Committee suggests changes in the bill
Not long after speaking with Ms. Kawesa, I spoke with AHB author David Bahati who told me that the death penalty had been removed from the bill in the committee report. He said that the plank criminalizing “attempted homosexuality” had been removed, with penalties for same-sex intimacy reduced from the current life sentence, although he said he did not know what the new penalties were. Committee chair Tashobya was not available for comment.
(See below for the initial post from this morning)
On today’s agenda (called an order paper) for Uganda’s Parliament, the planned business for tomorrow is also listed. On that agenda is the Anti-Homosexuality Bill.
NOTICE OF BUSINESS TO FOLLOW
1. BILLS SECOND READING
I) THE HIV AND AIDS PREVENTION AND CONTROL BILL, 2010
II) THE ANTI HOMOSEXUALITY BILL, 2009
From there, the bill goes to the President. He can send the bill back to Parliament with requests for changes, or he can simply allow the bill to become law by assent. Committee chair Stephen Tashobya told me months ago that President Museveni has not returned a bill to Parliament during his term.
I will be adding to this post as the day goes on…
There are now two petitions to the Ugandan government that are spreading rapidly across the web.
This one has over 250,000 signatures – AllOut – and is addressed to President Museveni
And this one – Avaaz.org – is all over Twitter now with over 650,000 signatures. (It has been down a few times that I have tried to get to it. I suspect the traffic is overwhelming the site. It is up now).
On the Avaaz.org petition, there is something not quite right about the description:
We’ve helped stop this bill before, and we can do it again. After a massive global outcry last year, Ugandan President Museveni blocked the bill’s progress. But political unrest is mounting in Uganda, and religious extremists in Parliament are hoping confusion and violence in the streets will distract the international community from a second push to pass this hate-filled law.
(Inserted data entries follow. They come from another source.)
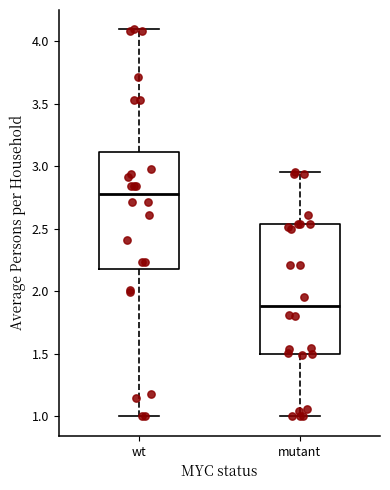

Reading left to right, read every box against the y-axis: the position of its median line, the range the box covers, and the ends of its whiskers. The values are not printed on the chart, so give them approximately, as read against the axis.

wt: median 2.80, box 2.20 to 3.10, whiskers 1.00 to 4.10
mutant: median 1.90, box 1.50 to 2.55, whiskers 1.00 to 2.95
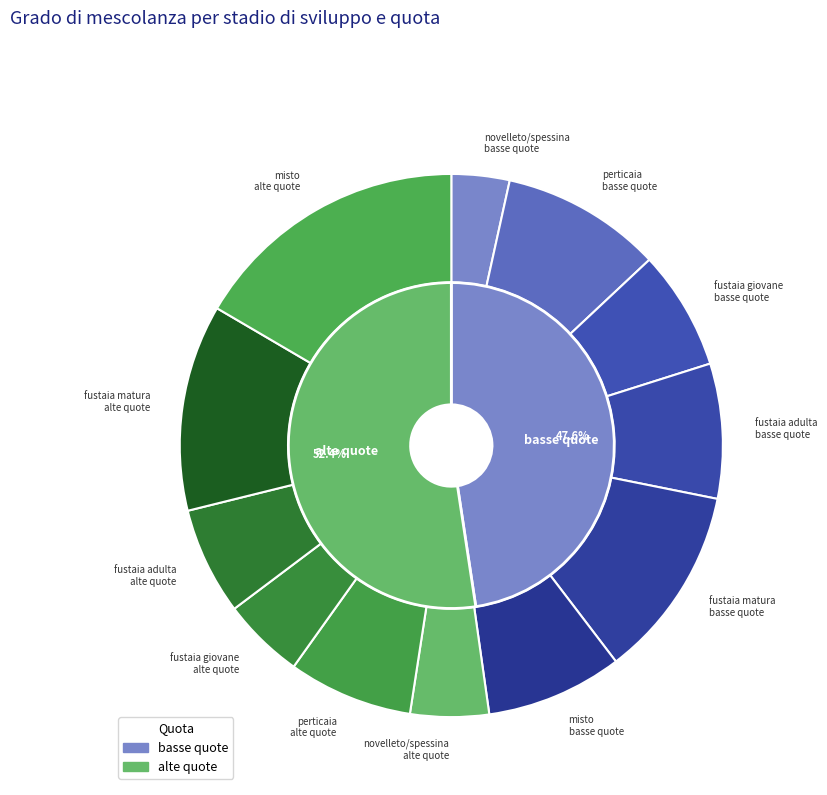

To the nearest percent, what percentage of the pie is fustaia matura
alte quote?

12%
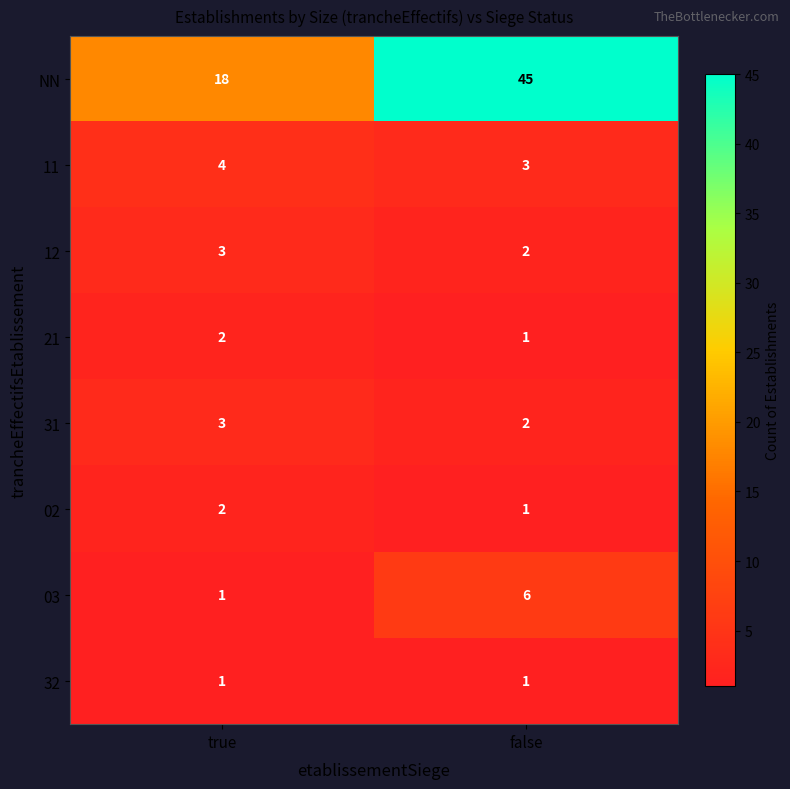

Rank the categories by 03 value from highest to lowest.

false, true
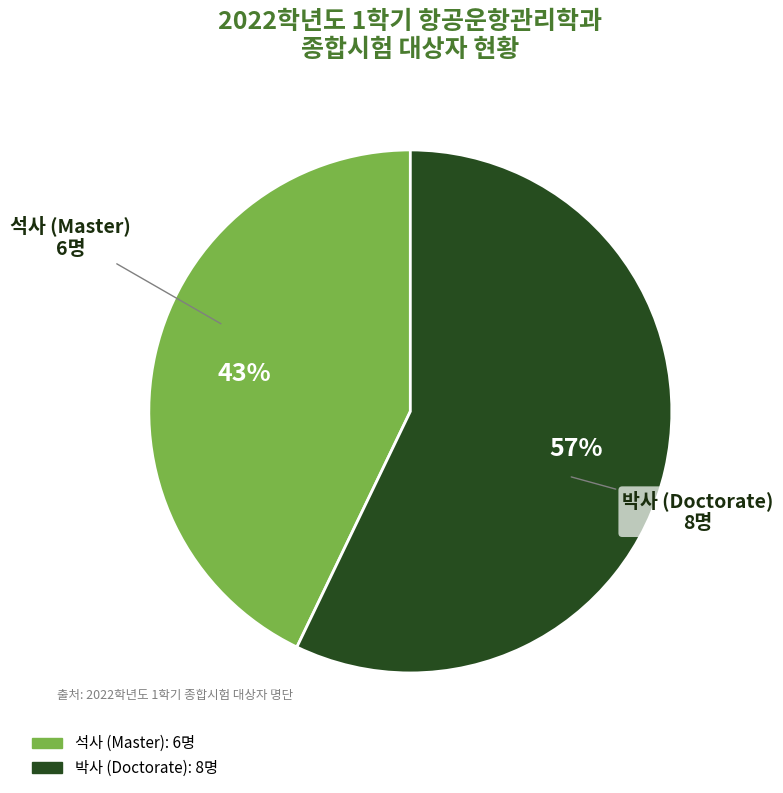

The 석사 slice represents 37% of the pie. True or false?

False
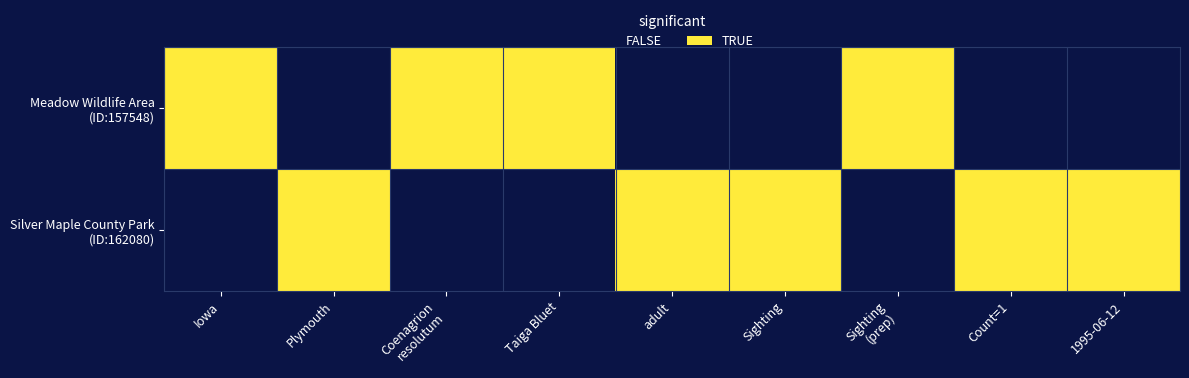

Rank the series by their maximum value, from highest to lowest.

Meadow Wildlife Area (ID:157548), Silver Maple County Park (ID:162080)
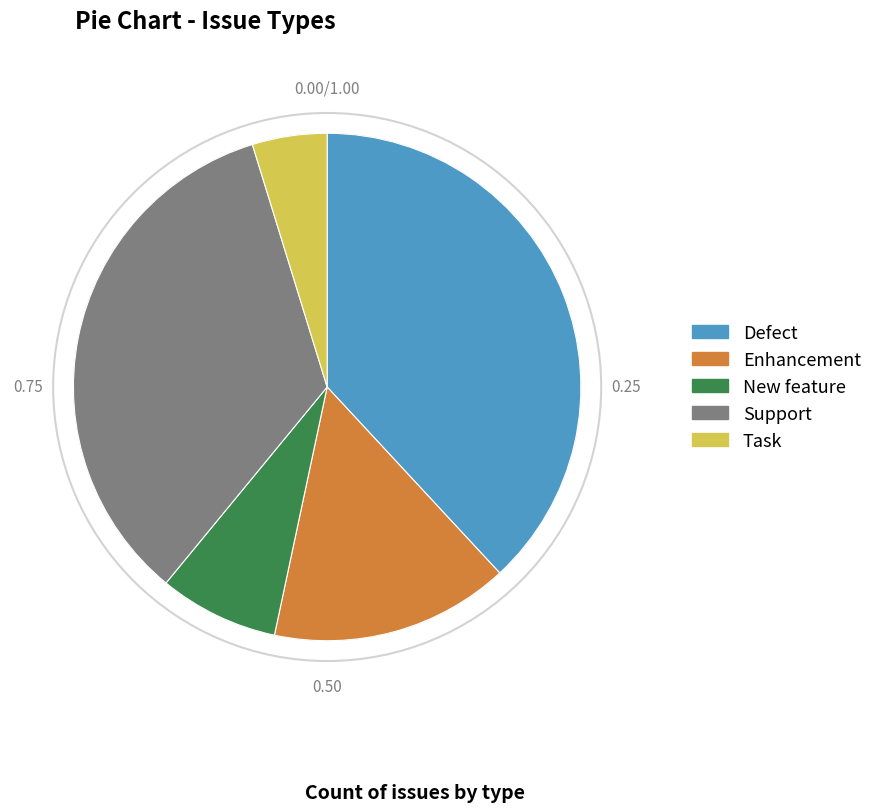

Which has a higher value, New feature or Enhancement?

Enhancement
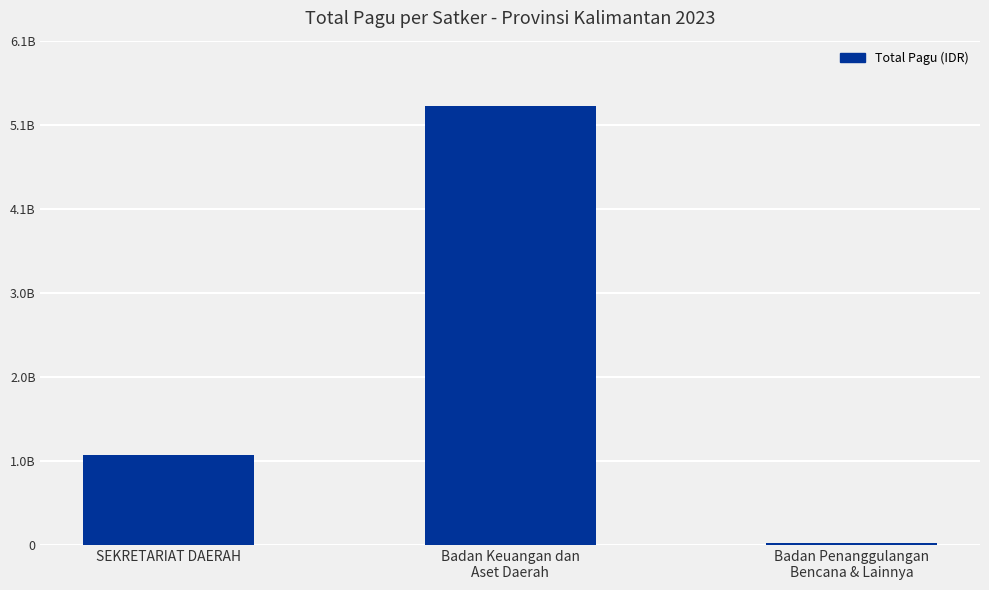

What is the label of the 2nd bar from the left?

Badan Keuangan dan
Aset Daerah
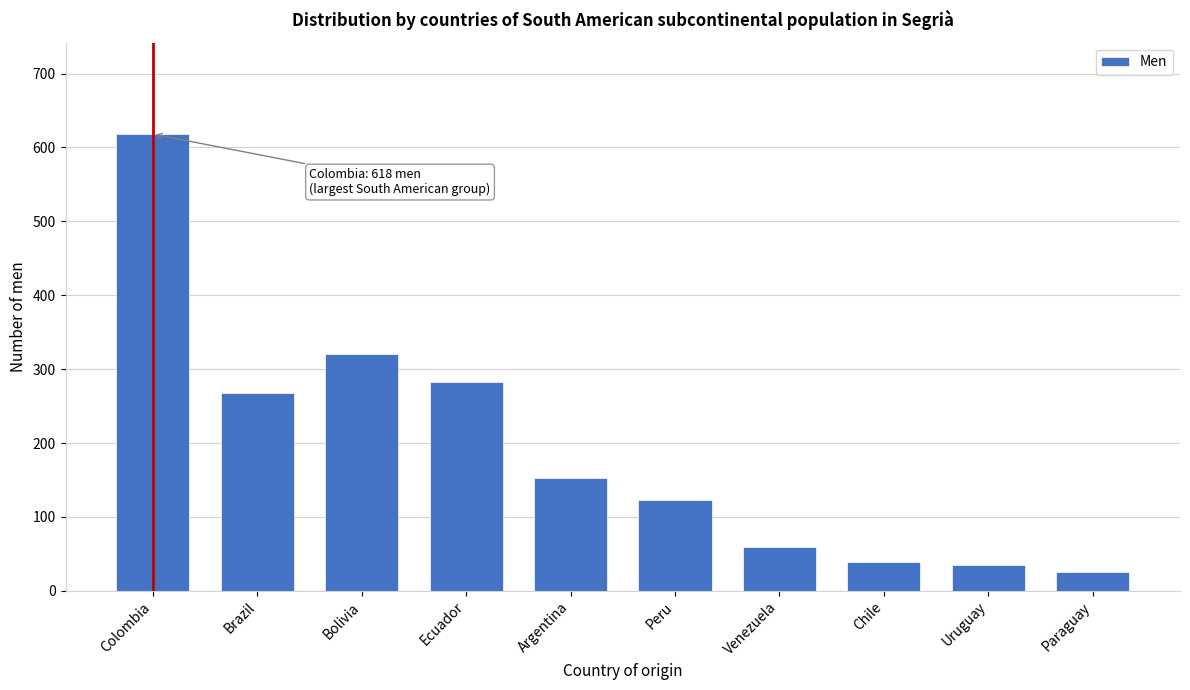

Reading left to right, what are all the values shown in this chart?

Colombia=618	Brazil=267	Bolivia=321	Ecuador=282	Argentina=152	Peru=123	Venezuela=59	Chile=39	Uruguay=35	Paraguay=25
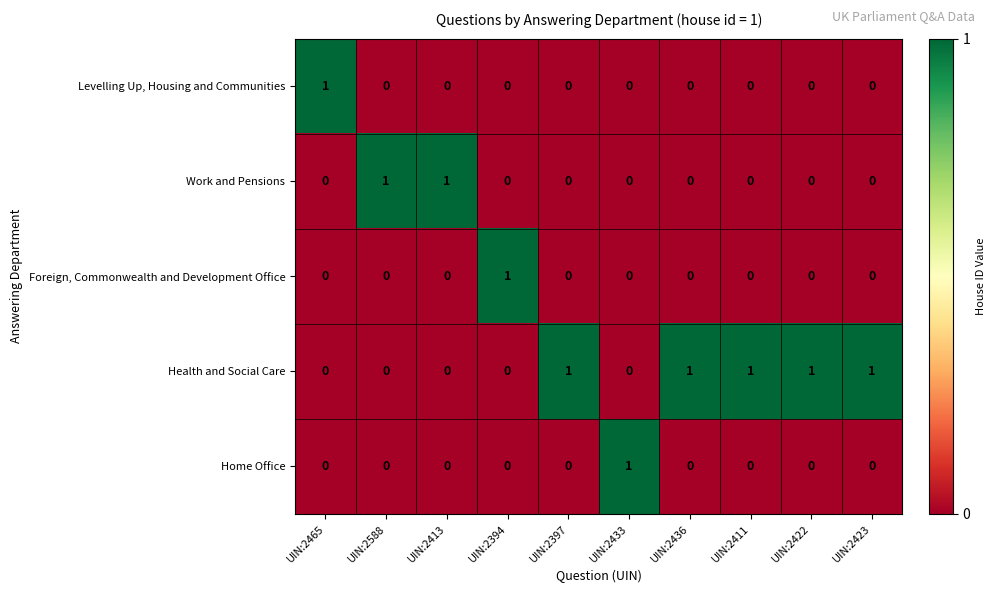

Count the Foreign, Commonwealth and Development Office values in the range 0 to 1.

10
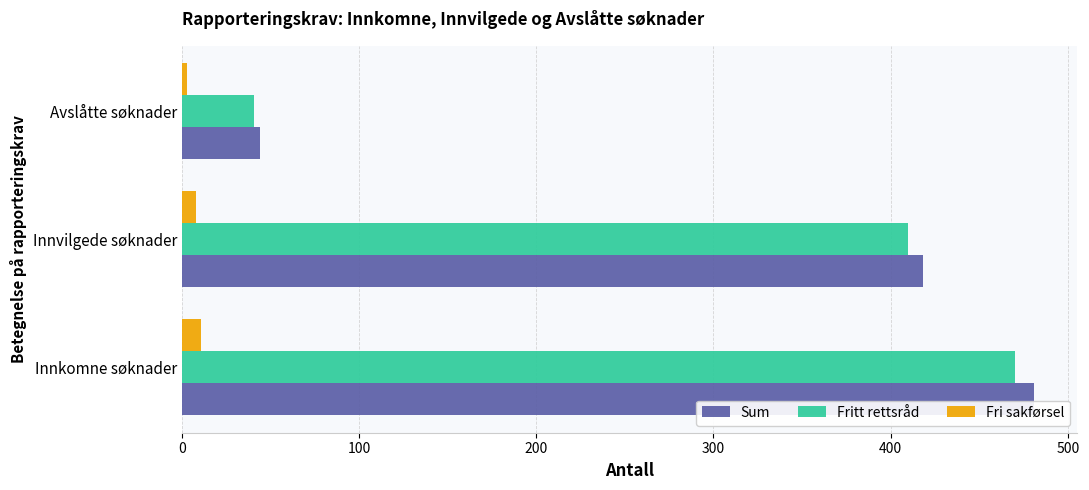

Which series has the widest spread of values?

Sum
We can show them that the world is still watching. If we block the vote for two more days until Parliament closes, the bill will expire forever.
The bill was never really stopped, but that is not the item I am concerned about. According to Stephen Tashobya, the bill is not really dead until May 18. If the Speaker wants to bring the Parliament together to consider the bill, he can do so, even after tomorrow. While that seems unlikely, it is possible. Also, the next Parliament begins the same day that the old one ends. There is nothing to prevent Bahati from bringing a version of the AHB back if he gets leave from Parliament to table another private member’s bill.
Many opponents are posting updates at the Facebook group – Speak out against Uganda’s Anti-Homosexuality Bill 2009.
GetEqual has announced a protest for this afternoon from 4:00 p.m. to 6:00 p.m. at the Ugandan Embassy, 5911 15th Street NW in Washington, D.C. (map). Says GetEqual: “Please bring signs, banners, and your best protest chants Tuesday afternoon to the Ugandan Embassy as we let Uganda know that we stand in solidarity LGBT Ugandans, their families and friends, and we will not sit idly by while Members of Parliament debate whether to imprison or kill them.”
If you can’t make it to the protest in person, you can call, write, and/or fax the Ugandan Ambassador to the United States. Please be polite, but firm. The contact information is:
His Excellency Professor Perezi K. Kamunanwire
Ambassador Extraordinary and Plenipotentiary
Tel: (202) 726 4758
Fax: (202) 726 1727
The UK is lobbying Uganda against the AHB according to this article from Pink News.
UPDATE (5:30pm 5/10): Speaking of pink, today Norbert Mao opposition presidential candidate was sprayed with pink dye and arrested in yet more clashes with police. Police said the dye was used to mark those involved in the protest.